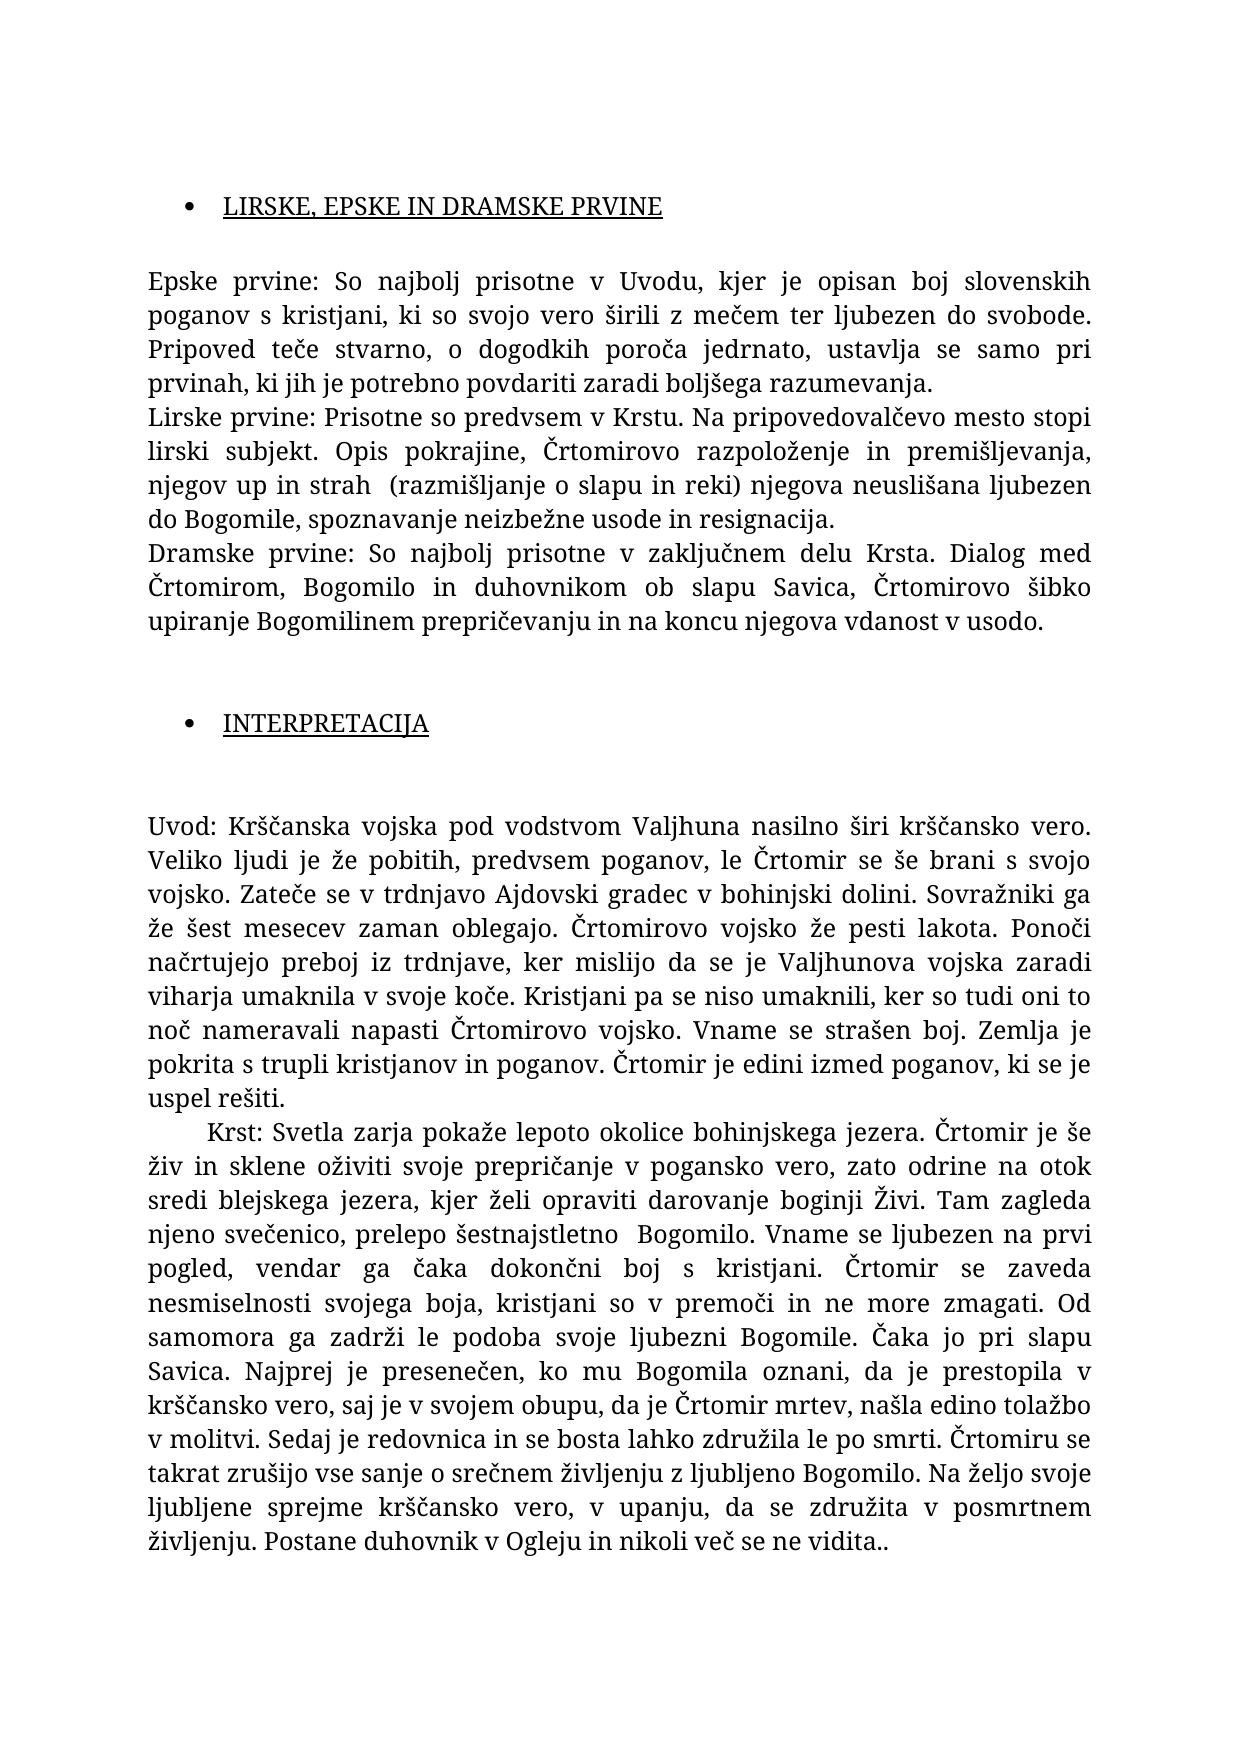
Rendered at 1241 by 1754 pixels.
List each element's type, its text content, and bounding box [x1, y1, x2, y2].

text Uvod: Krščanska vojska pod vodstvom Valjhuna nasilno širi krščansko vero. Veliko ljudi je že pobitih, predvsem poganov, le Črtomir se še brani s svojo vojsko. Zateče se v trdnjavo Ajdovski gradec v bohinjski dolini. Sovražniki ga že šest mesecev zaman oblegajo. Črtomirovo vojsko že pesti lakota. Ponoči načrtujejo preboj iz trdnjave, ker mislijo da se je Valjhunova vojska zaradi viharja umaknila v svoje koče. Kristjani pa se niso umaknili, ker so tudi oni to noč nameravali napasti Črtomirovo vojsko. Vname se strašen boj. Zemlja je pokrita s trupli kristjanov in poganov. Črtomir je edini izmed poganov, ki se je uspel rešiti. [148, 808, 1093, 1115]
list INTERPRETACIJA [185, 706, 1093, 740]
text Epske prvine: So najbolj prisotne v Uvodu, kjer je opisan boj slovenskih poganov s kristjani, ki so svojo vero širili z mečem ter ljubezen do svobode. Pripoved teče stvarno, o dogodkih poroča jedrnato, ustavlja se samo pri prvinah, ki jih je potrebno povdariti zaradi boljšega razumevanja. [148, 263, 1093, 399]
list LIRSKE, EPSKE IN DRAMSKE PRVINE [185, 188, 1093, 222]
text Dramske prvine: So najbolj prisotne v zaključnem delu Krsta. Dialog med Črtomirom, Bogomilo in duhovnikom ob slapu Savica, Črtomirovo šibko upiranje Bogomilinem prepričevanju in na koncu njegova vdanost v usodo. [148, 536, 1093, 638]
text Krst: Svetla zarja pokaže lepoto okolice bohinjskega jezera. Črtomir je še živ in sklene oživiti svoje prepričanje v pogansko vero, zato odrine na otok sredi blejskega jezera, kjer želi opraviti darovanje boginji Živi. Tam zagleda njeno svečenico, prelepo šestnajstletno Bogomilo. Vname se ljubezen na prvi pogled, vendar ga čaka dokončni boj s kristjani. Črtomir se zaveda nesmiselnosti svojega boja, kristjani so v premoči in ne more zmagati. Od samomora ga zadrži le podoba svoje ljubezni Bogomile. Čaka jo pri slapu Savica. Najprej je presenečen, ko mu Bogomila oznani, da je prestopila v krščansko vero, saj je v svojem obupu, da je Črtomir mrtev, našla edino tolažbo v molitvi. Sedaj je redovnica in se bosta lahko združila le po smrti. Črtomiru se takrat zrušijo vse sanje o srečnem življenju z ljubljeno Bogomilo. Na željo svoje ljubljene sprejme krščansko vero, v upanju, da se združita v posmrtnem življenju. Postane duhovnik v Ogleju in nikoli več se ne vidita.. [148, 1115, 1093, 1558]
text Lirske prvine: Prisotne so predvsem v Krstu. Na pripovedovalčevo mesto stopi lirski subjekt. Opis pokrajine, Črtomirovo razpoloženje in premišljevanja, njegov up in strah (razmišljanje o slapu in reki) njegova neuslišana ljubezen do Bogomile, spoznavanje neizbežne usode in resignacija. [148, 399, 1093, 536]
**********
WHAT IS EXPECTED
Write out the records above line for line without changing anything, and leave the pictures out.

RESPONSE TO THIS EXERCISE
Rendered at 1241 by 1754 pixels.
List each element's type, its text content, and bounding box [x1, y1, x2, y2].

text Uvod: Krščanska vojska pod vodstvom Valjhuna nasilno širi krščansko vero. Veliko ljudi je že pobitih, predvsem poganov, le Črtomir se še brani s svojo vojsko. Zateče se v trdnjavo Ajdovski gradec v bohinjski dolini. Sovražniki ga že šest mesecev zaman oblegajo. Črtomirovo vojsko že pesti lakota. Ponoči načrtujejo preboj iz trdnjave, ker mislijo da se je Valjhunova vojska zaradi viharja umaknila v svoje koče. Kristjani pa se niso umaknili, ker so tudi oni to noč nameravali napasti Črtomirovo vojsko. Vname se strašen boj. Zemlja je pokrita s trupli kristjanov in poganov. Črtomir je edini izmed poganov, ki se je uspel rešiti. [148, 808, 1093, 1115]
list INTERPRETACIJA [185, 706, 1093, 740]
text Epske prvine: So najbolj prisotne v Uvodu, kjer je opisan boj slovenskih poganov s kristjani, ki so svojo vero širili z mečem ter ljubezen do svobode. Pripoved teče stvarno, o dogodkih poroča jedrnato, ustavlja se samo pri prvinah, ki jih je potrebno povdariti zaradi boljšega razumevanja. [148, 263, 1093, 399]
list LIRSKE, EPSKE IN DRAMSKE PRVINE [185, 188, 1093, 222]
text Dramske prvine: So najbolj prisotne v zaključnem delu Krsta. Dialog med Črtomirom, Bogomilo in duhovnikom ob slapu Savica, Črtomirovo šibko upiranje Bogomilinem prepričevanju in na koncu njegova vdanost v usodo. [148, 536, 1093, 638]
text Krst: Svetla zarja pokaže lepoto okolice bohinjskega jezera. Črtomir je še živ in sklene oživiti svoje prepričanje v pogansko vero, zato odrine na otok sredi blejskega jezera, kjer želi opraviti darovanje boginji Živi. Tam zagleda njeno svečenico, prelepo šestnajstletno Bogomilo. Vname se ljubezen na prvi pogled, vendar ga čaka dokončni boj s kristjani. Črtomir se zaveda nesmiselnosti svojega boja, kristjani so v premoči in ne more zmagati. Od samomora ga zadrži le podoba svoje ljubezni Bogomile. Čaka jo pri slapu Savica. Najprej je presenečen, ko mu Bogomila oznani, da je prestopila v krščansko vero, saj je v svojem obupu, da je Črtomir mrtev, našla edino tolažbo v molitvi. Sedaj je redovnica in se bosta lahko združila le po smrti. Črtomiru se takrat zrušijo vse sanje o srečnem življenju z ljubljeno Bogomilo. Na željo svoje ljubljene sprejme krščansko vero, v upanju, da se združita v posmrtnem življenju. Postane duhovnik v Ogleju in nikoli več se ne vidita.. [148, 1115, 1093, 1558]
text Lirske prvine: Prisotne so predvsem v Krstu. Na pripovedovalčevo mesto stopi lirski subjekt. Opis pokrajine, Črtomirovo razpoloženje in premišljevanja, njegov up in strah (razmišljanje o slapu in reki) njegova neuslišana ljubezen do Bogomile, spoznavanje neizbežne usode in resignacija. [148, 399, 1093, 536]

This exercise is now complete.